Come detto Sassari, contro una Milano semplicemente inguardabile o comunque guardabile solamente con un’espressione stralunata sulla faccia, perché per 30 minuti non si riesce a capire cosa abbia in mente di fare con giocatori che in campo sembrano muoversi a caso, è in pieno controllo e va all’ultimo riposino avanti. Poi comincia l’ultimo quarto e improvvisamente Roll diventa Rock, intravede tutte le Madonne che esistono e comincia a fare canestro da tutte le parti, mentre dall’altra parte Sassari comincia a spadellare tutto quello che tira. E allora il suddetto Sconocchini che commenta la partita se ne esce con un’agghiacciante frase, quella che non vorrei sentire mai neanche sotto tortura: “La difesa di Milano sta facendo la differenza.” E allora la mia esplosione è totale, completa, roba da 100 megaton. “Ma cosa c…o stai dicendo? Da una parte c’è un invasato che tira sempre dentro, se non bastasse c’è anche Datome che sembra essere ritornato lui e che segna come un disperato pure lui, dall’altra parte c’è gente totalmente sola e indisturbata che si prepara, fiuta il vento, e poi spara a vanvera. Ma come si possono dire cazzate del genere! Il basket è uno sport crudele: quando una squadra segna tiri assurdi e l’altra si trova il coperchio sul canestro, vince per pure ragioni matematiche la squadra che la mette dentro! Ma ditelo una volta per tutte, maledizione! Quando segni tutto vinci! E’ tutto qua!”

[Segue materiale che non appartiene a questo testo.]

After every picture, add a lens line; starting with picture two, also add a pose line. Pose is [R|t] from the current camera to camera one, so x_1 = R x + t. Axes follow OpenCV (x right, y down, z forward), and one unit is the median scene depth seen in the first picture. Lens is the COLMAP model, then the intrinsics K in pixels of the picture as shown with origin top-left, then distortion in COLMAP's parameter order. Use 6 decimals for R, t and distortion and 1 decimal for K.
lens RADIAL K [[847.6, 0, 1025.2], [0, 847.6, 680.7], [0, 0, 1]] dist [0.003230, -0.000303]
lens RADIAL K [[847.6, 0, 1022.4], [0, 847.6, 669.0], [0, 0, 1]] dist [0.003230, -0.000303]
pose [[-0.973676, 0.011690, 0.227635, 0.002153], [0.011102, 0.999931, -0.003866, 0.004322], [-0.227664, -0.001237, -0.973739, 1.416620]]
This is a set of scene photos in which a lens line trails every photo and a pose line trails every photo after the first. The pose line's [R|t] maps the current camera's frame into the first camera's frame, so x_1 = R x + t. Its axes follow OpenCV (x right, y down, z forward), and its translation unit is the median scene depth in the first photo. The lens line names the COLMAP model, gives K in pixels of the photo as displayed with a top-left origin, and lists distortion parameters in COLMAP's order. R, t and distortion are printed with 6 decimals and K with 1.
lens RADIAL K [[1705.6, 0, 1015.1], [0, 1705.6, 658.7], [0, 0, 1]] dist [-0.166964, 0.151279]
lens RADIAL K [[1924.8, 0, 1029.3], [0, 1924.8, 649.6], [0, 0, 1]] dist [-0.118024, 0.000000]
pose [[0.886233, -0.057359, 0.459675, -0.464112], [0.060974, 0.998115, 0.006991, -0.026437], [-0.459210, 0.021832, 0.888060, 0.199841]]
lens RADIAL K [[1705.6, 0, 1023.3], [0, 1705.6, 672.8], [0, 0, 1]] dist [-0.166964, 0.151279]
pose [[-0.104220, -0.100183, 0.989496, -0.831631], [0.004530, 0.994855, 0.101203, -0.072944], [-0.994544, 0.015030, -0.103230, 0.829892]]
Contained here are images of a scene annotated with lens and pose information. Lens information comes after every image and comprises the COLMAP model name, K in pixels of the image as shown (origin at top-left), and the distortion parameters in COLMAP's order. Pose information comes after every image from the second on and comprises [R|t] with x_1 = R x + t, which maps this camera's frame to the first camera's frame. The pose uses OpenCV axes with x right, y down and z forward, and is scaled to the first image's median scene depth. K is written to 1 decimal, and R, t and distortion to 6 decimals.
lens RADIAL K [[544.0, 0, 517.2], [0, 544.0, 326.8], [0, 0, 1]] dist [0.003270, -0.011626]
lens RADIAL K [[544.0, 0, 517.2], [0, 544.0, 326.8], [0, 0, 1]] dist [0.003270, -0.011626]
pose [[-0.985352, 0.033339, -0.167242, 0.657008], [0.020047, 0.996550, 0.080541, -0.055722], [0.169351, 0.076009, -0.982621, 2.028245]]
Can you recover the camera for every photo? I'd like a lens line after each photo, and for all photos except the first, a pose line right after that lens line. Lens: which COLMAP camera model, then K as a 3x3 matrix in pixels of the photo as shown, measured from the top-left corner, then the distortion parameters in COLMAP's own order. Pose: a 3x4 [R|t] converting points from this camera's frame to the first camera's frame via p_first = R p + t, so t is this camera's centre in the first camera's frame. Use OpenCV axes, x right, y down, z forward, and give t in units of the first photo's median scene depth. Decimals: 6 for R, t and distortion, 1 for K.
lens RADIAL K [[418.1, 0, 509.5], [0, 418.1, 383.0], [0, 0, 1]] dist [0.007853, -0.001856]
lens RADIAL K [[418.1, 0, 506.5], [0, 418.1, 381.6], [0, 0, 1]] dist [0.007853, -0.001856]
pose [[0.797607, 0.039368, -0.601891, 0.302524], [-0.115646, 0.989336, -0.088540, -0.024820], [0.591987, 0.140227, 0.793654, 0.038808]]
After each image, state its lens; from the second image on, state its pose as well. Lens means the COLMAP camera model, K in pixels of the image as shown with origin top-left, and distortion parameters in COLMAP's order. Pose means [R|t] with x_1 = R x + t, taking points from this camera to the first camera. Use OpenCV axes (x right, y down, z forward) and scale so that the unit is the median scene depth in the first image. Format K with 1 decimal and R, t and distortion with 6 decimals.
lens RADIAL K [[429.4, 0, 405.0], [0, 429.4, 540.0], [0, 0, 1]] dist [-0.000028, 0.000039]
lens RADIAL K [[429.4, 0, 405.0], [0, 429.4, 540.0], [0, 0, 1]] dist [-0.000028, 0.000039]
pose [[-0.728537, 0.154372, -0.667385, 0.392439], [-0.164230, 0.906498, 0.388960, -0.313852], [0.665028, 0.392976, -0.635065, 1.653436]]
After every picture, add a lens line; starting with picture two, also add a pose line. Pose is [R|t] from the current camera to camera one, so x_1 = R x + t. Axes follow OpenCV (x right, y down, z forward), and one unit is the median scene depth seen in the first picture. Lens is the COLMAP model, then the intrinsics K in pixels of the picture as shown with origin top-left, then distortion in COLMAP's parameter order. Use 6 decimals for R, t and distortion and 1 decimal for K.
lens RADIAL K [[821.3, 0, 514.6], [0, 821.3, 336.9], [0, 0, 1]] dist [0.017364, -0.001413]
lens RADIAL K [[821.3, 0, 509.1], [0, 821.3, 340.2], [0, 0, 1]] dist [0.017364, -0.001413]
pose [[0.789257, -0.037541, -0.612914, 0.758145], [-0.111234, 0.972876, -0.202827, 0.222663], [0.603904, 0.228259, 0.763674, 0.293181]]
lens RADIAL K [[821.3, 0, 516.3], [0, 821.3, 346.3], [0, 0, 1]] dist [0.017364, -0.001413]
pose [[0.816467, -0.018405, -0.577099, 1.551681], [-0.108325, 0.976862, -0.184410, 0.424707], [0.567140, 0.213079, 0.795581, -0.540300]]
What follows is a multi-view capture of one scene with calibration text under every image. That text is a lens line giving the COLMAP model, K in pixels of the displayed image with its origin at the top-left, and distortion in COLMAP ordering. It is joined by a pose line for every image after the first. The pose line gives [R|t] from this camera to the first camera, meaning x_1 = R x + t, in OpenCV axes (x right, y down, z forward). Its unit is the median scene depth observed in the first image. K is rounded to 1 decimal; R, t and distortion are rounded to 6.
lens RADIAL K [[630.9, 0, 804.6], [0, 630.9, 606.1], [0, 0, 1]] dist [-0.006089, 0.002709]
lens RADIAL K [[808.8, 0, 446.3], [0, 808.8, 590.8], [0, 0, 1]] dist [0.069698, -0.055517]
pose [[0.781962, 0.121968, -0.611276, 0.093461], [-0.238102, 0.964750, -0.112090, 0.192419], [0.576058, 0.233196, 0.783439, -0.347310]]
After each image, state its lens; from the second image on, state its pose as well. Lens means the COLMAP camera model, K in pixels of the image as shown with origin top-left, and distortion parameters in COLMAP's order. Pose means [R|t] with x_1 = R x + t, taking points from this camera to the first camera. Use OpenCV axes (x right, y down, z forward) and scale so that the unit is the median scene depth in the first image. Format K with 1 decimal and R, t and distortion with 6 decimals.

E infatti Milano vince largamente. Ma, ripeto, se si parla di basket, Sassari ha giocato molto meglio. Peccato, come detto, che vince sempre quello che fa più punti.

Per finire un piccolo commento che non c’entra con il basket. In Europa League di calcio nel girone del Napoli c’era il Rijeka, la squadra di Fiume. Ripeto, Fiume, città che fino al 1945 è stata italiana e che ancora adesso è il centro culturale, con la casa editrice Edit e il Teatro italiano (diretto per tantissimi anni da Bruno Petrali, italiano di Fiume), della vita della minoranza degli italiani rimasti nell’ex Jugoslavia dopo la diaspora susseguente all’esito della seconda guerra mondiale. E cosa ti sento? I fenomeni dei telecronisti che si passano la linea in Diretta gol su Sky dicono: “A voi, Vienna” che sarebbe Wien in realtà, “A voi Londra” che sarebbe sempre London in realtà, e poi “A voi Rijeka” che invece dovrebbe essere per un italiano sempre e comunque solo Fiume, se non altro per rispetto della sua storia e degli italiani, che ancora tali si sentono, che vi vivono. Vergognatevi, come si usa dire in questi casi.